Mike has battled staph before. Four years ago staph infections in his legs resulted in one medical evacuation from Sri Lanka to Singapore, four surgeries, and six months of antibiotics. Now, it looks as if the couple of hours perched on an elephant’s head last Thursday rubbed his shins raw and the opportunistic bacteria has struck again.
As soon as dark purple patches started to spread over his shins and it became apparent what was happening, we pulled up his test results from four years ago to check which antibiotics the staph was resistant to last time and which might have a hope of heading this off at the pass. Then we went looking for a pharmacy.
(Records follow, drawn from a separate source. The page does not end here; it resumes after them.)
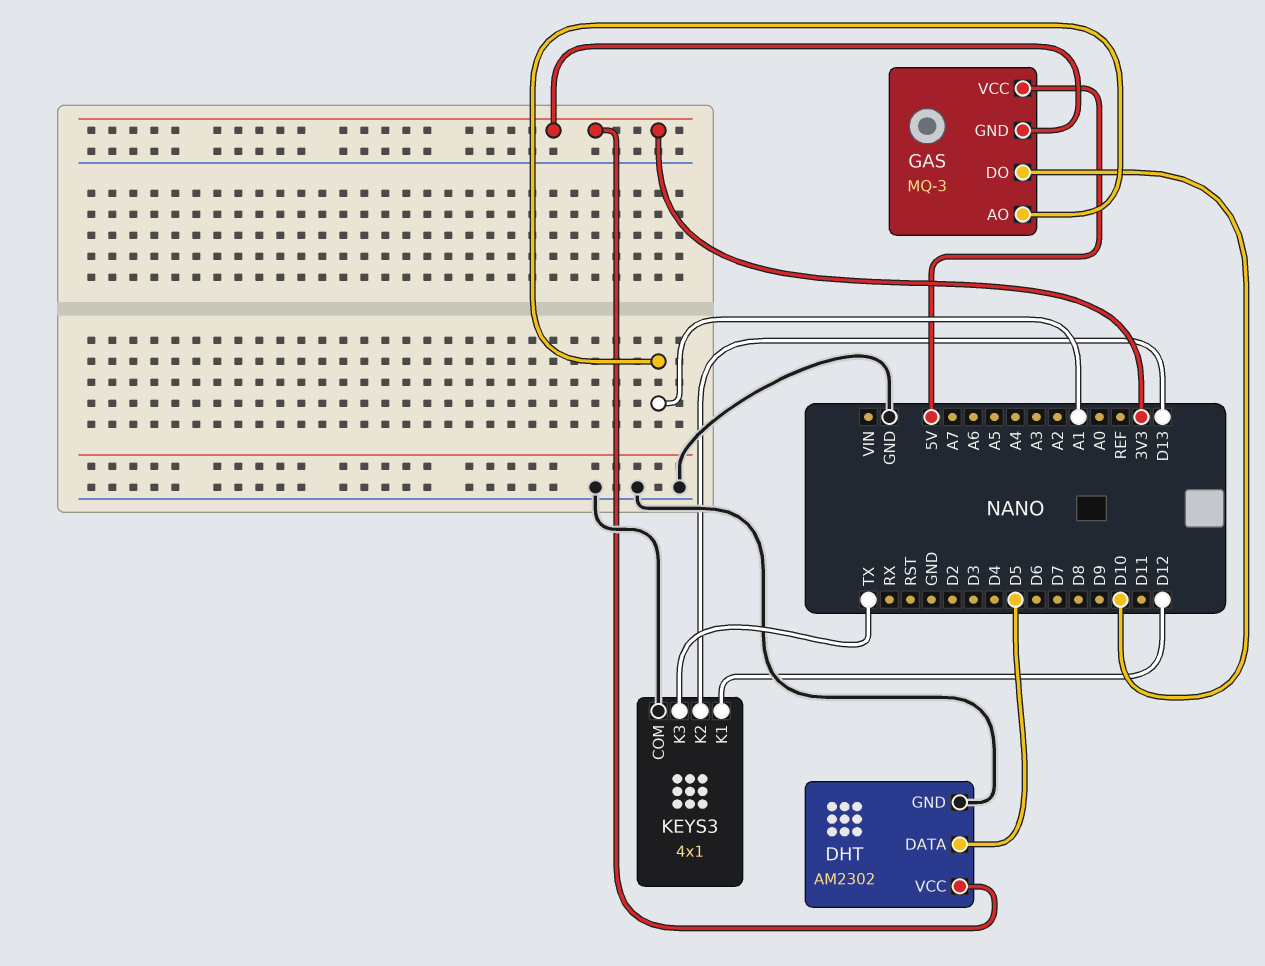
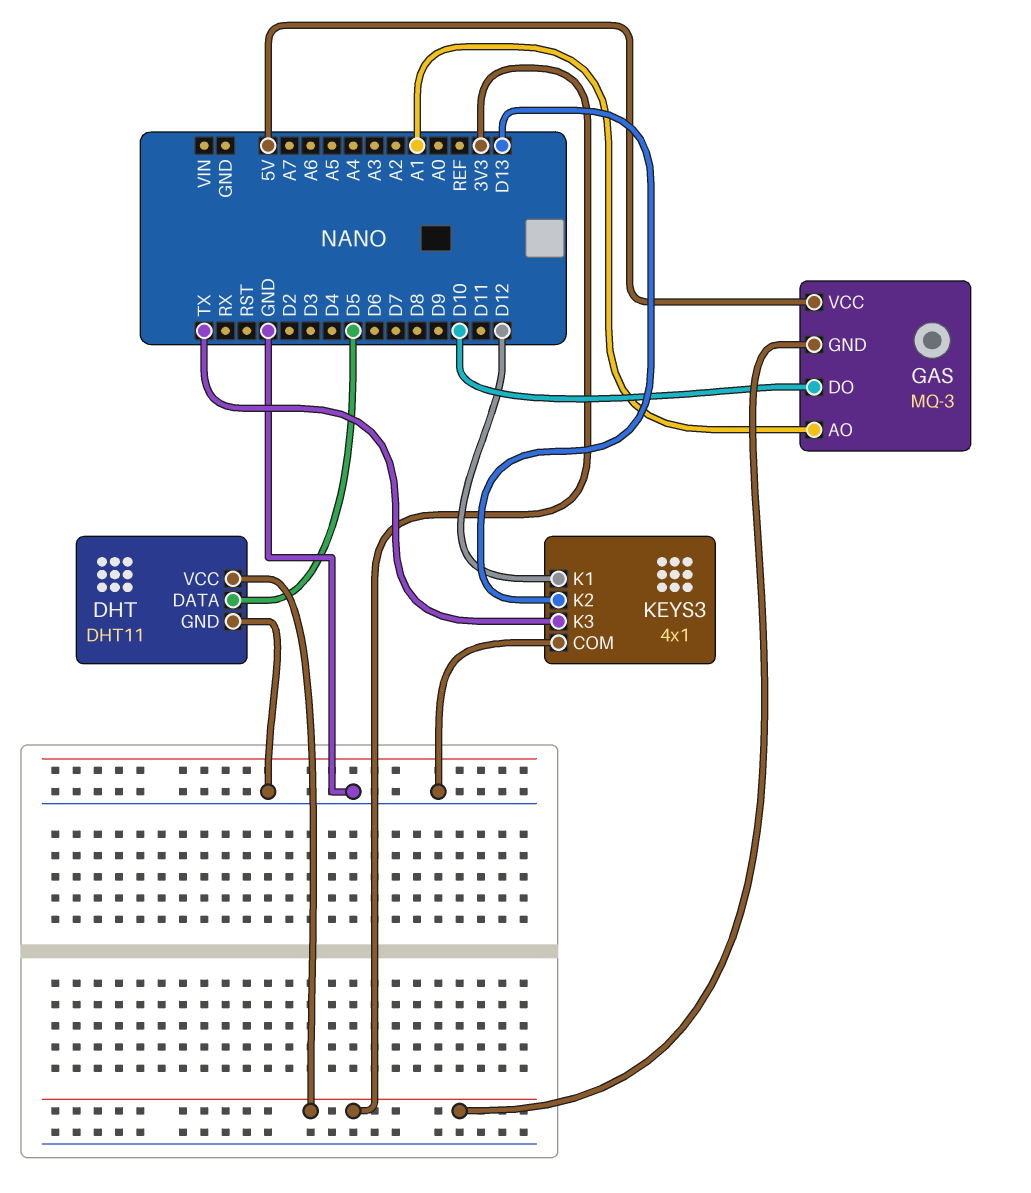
DHT: AM2302 -> DHT11

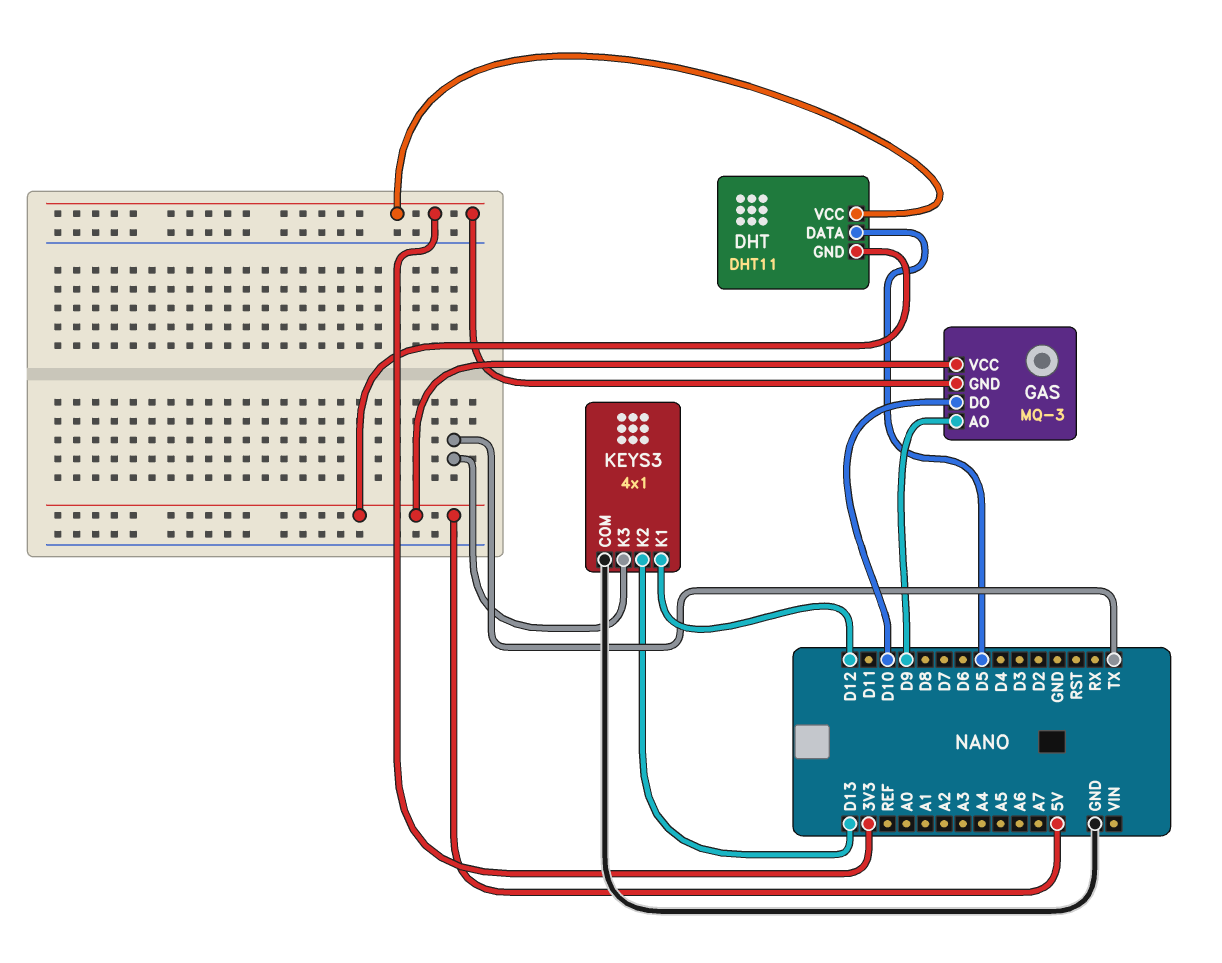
DHT pin GND: GND -> 5V
GAS pin AO: A1 -> D9

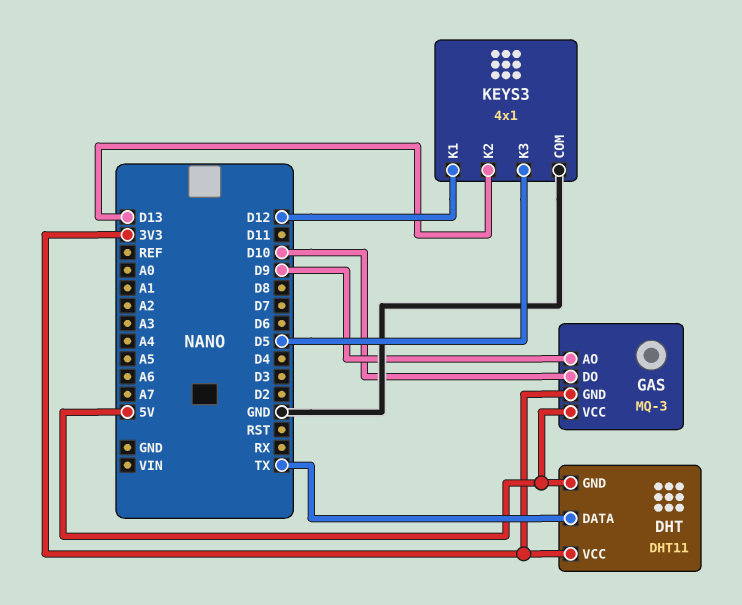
DHT pin DATA: D5 -> TX
KEYS3 pin K3: TX -> D5

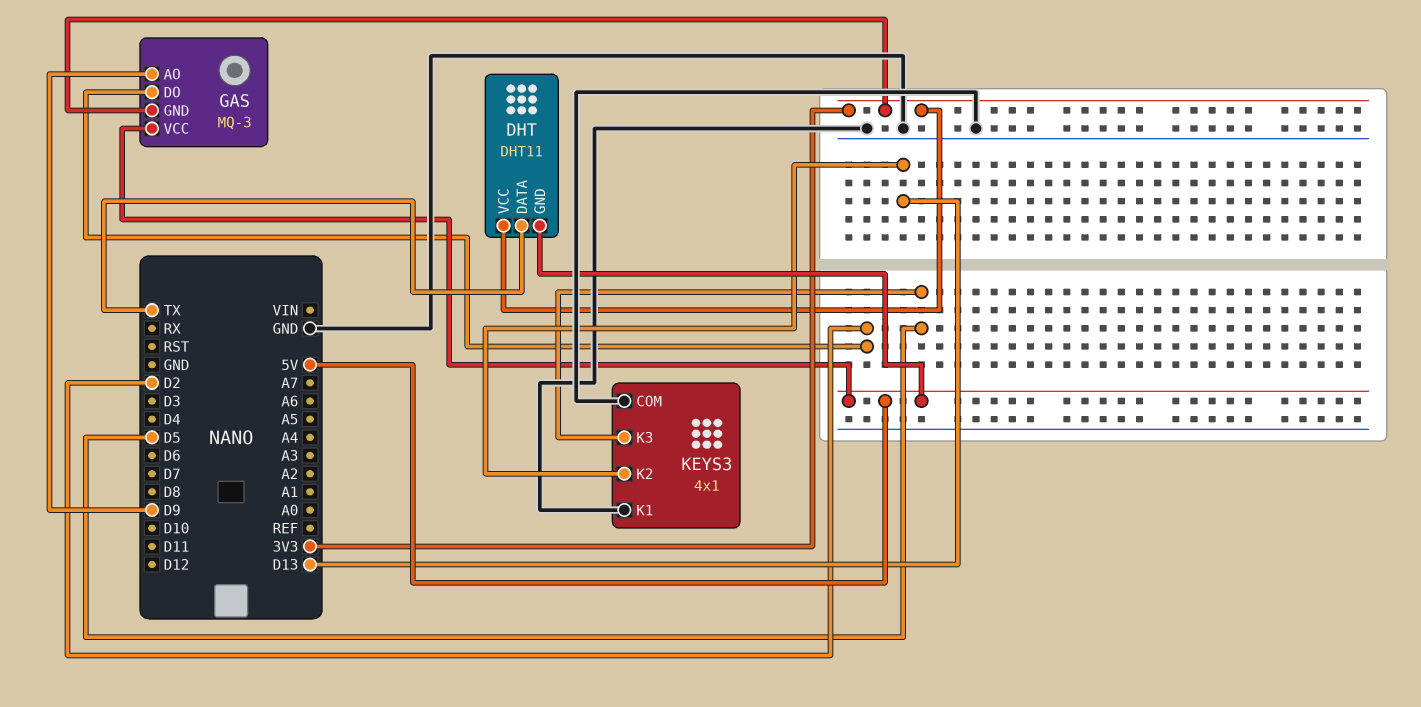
GAS pin DO: D10 -> D2
KEYS3 pin K1: D12 -> GND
We might not have a decent hospital up here, or many English speaking doctors, but you can buy all sorts of antibiotics over the counter.
So, dear doctor friends across the oceans have chimed in with helpful advice, and Mike’s on six tablets of cloxacillin a day. It’s been 36 hours since he started popping those orange and brown tablets, and he woke up this morning with his whole right leg swollen – his ankle’s so big it was hard to get a shoe on. We lined our feet up this morning and took a photo and laughed a little at our matched pair of mismatched legs, and sighed a little, too.
Now we’re crossing our fingers and watching for the next day or two to see whether cloxacillin is going to win this particular battle or whether we’re off to spend some unscheduled time in Thailand. I’ll keep you posted.